I love the premise of a basket-weaving mouse and the language is beautiful in this story of Celeste, a mouse trying to make a home within a huge house when her cosy corner is under threat by a cat. But I am still midway through the book and struggling to read on because the story meanders and plods along quite slowly. I’ve somehow lost the plot with this book even though it started promising.


I however found two less usual reads very enjoyable, which I guess makes it good reason to expand my reading horizon.

Jungle Book Kipling

The Jungle Book

Rudyard Kipling


ISBN 978-1-407143-61-3

Ages: 8 years and up

In my past life, I worked for the head office of Raffles Hotels and Resorts and we would regale business partners with stories of famous personalities who stayed at the iconic Raffles Hotel. One was Rudyard Kipling who had a Personality Suite named after him which came with a higher price tag.

Well, I finally got round to reading my first Rudyard Kipling book. I thoroughly enjoyed this original version of the Jungle Book by Kipling. Aside from the “thees” and “thous” which date when he wrote the book, his words bring the jungle animals to life in their savage best. Mowgli, the boy-cub, an inspiration for the movie The Jungle Book, takes up half this book which includes other short stories. It left me wanting more of Mowgli’s adventures with Baloo the bear and Bagheera the panther.

Kipling was born in India and based his story on his experiences there.

Starry River

Starry River of the Sky

by Grace Lin

Little Brown

ISBN: 978-0-316-12597-0

8 years and up

I was first introduced to Grace Lin’s middle grade books at the Asian Festival of Children’s Content a few years back when Grace Lin’s editor and long time friend Alvina Ling was invited as speaker at the Festival.

I was gripped by Grace Lin’s Newbery winner Where the Mountain meets the Moon and so bought this companion book Starry River of the Sky, which proved an equally compelling read.

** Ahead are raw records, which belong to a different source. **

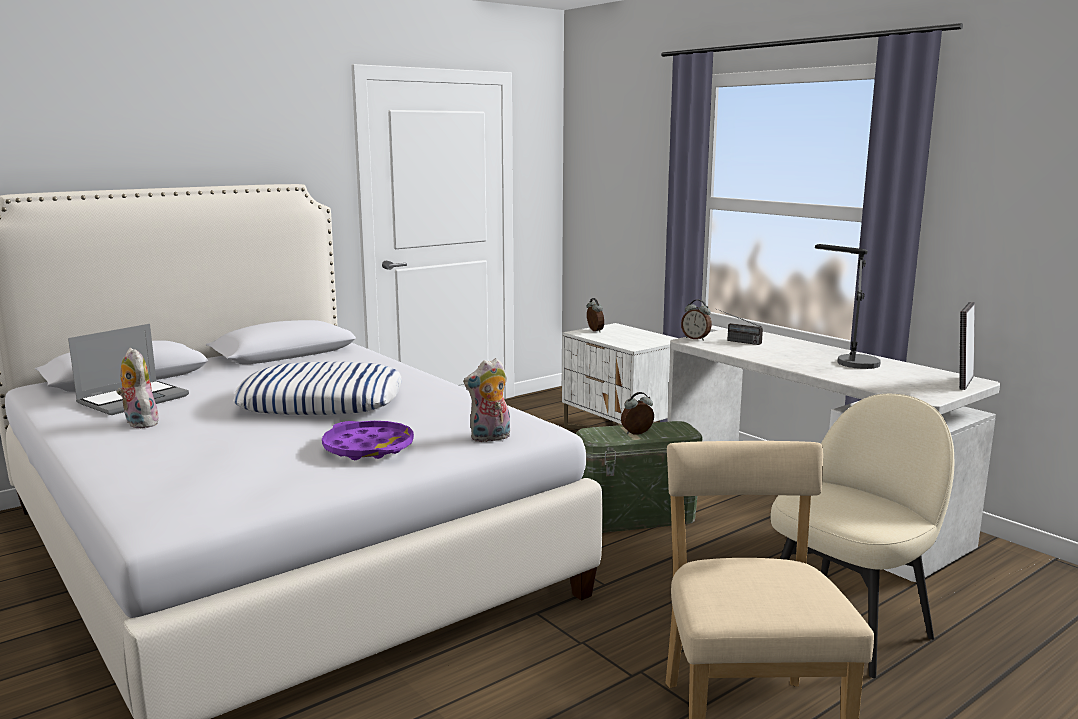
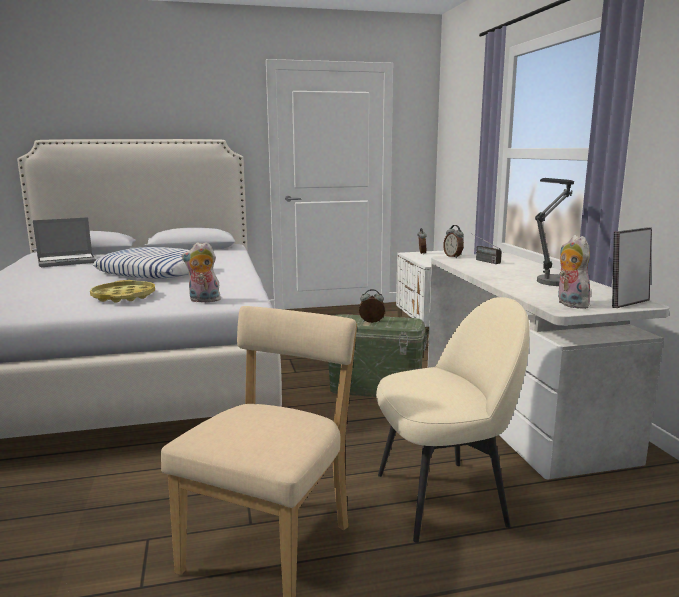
camera: 25 degrees right, 0 degrees up
plush toy [117,348,159,428] -> plush toy moved to [558,235,590,309]
purple tray [322,421,414,460] -> yellow tray [90,280,155,303]

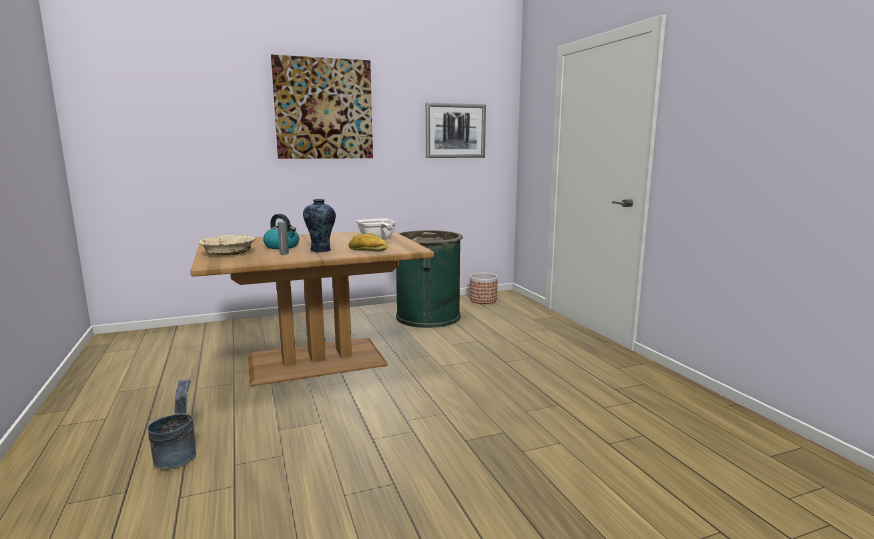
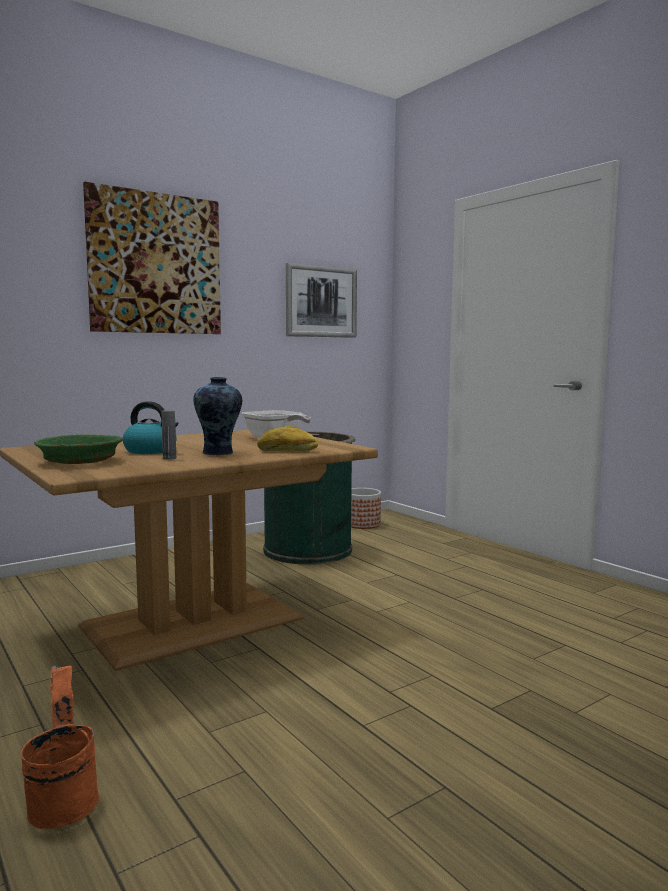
camera: 15 degrees left, 5 degrees down
grey bucket [147,379,196,469] -> orange bucket [20,665,99,829]
beige bowl [199,235,256,255] -> green bowl [34,434,123,464]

It has a fascinating cast of characters and interestingly enough, the main character Rendi starts off rather unlikeable. Still, Grace was masterful enough to keep me turning the pages to want to know more.

Rendi, a young stowaway, is the only person who seems to notice that the moon is missing in a remote village of Clear Sky. He also notices that the village’s inhabitants all have their pecularities and problems. Slowly, he starts to realise their lives are more intertwined than they realise and that has all to do with the missing moon.

I like how the story weaves in stories which each character tells to the rest of the inn inhabitants and how all of them eventually come together in an intricate tapestry that shows what exactly happened to the missing moon. I also like how Grace weaves in tradtional folktales but with a contemporary spin. Brilliant writing and storytelling.